The Dow Jones Industrial Average, fueled by higher-than-expected unemployment claims and the Federal Reserve reporting lower economic growth and higher inflation, was down by more than 200 points in early trading Thursday before fighting back a bit. Also contributing to this decline of more than 1.75% were statements by economic heavyweights, including Martin Feldstein, that Greece would inevitably default on its debt.
Leading the Dow down was Chevron (NYSE: CVX), off by about 4 percent. In a surprise move, the International Energy Agency released 60 million barrels of oil to challenge OPEC. Much of the rise in oil has been because of the weak dollar, as fundamental economic demand is not there to support the current high prices.
Falling by more than 3 percent to around $14.75 was Alcoa (NYSE: AA). Alcoa had been up earlier in the week on a statement that there would be higher demand for its aluminum products.
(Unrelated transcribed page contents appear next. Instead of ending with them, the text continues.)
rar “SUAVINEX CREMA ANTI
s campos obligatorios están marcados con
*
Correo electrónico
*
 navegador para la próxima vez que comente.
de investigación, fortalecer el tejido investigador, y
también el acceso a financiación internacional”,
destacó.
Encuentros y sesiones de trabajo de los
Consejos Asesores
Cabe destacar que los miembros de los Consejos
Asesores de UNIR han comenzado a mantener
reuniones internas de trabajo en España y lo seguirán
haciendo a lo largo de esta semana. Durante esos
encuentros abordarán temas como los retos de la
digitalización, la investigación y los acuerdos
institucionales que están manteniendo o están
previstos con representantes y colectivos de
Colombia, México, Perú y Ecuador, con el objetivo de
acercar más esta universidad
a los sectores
But with robust economic growth looking less likely, there will be a reduced need for aluminum.
ExxonMobil (NYSE: XOM) also was off by more than 3 percent, trading early around $77.50. Lower crude prices from lesser demand and greater supply will bring ExxonMobil’s earnings down, too, along with the rest of the oil companies.
The only Dow Jones stock up early was Home Depot (NYSE: HD). A loser yesterday, Home Depot was cited in report from The Street on “5 Discount Stocks from the Dow this Summer.” Home Depot has suffered from the collapse in the US real estate market.
Bank of America (NYSE: BAC) was off little more than a point in early trading at under $11. At this level, buyers consider Bank of America too cheap not to own.
Also mentioned as a bargain stock by The Street was Hewlett-Packard (NYSE: HPQ). Trading under $35, Hewlett-Packard is down by about 1 percent.
Jonathan Yates does not own of the stocks mentioned in the article.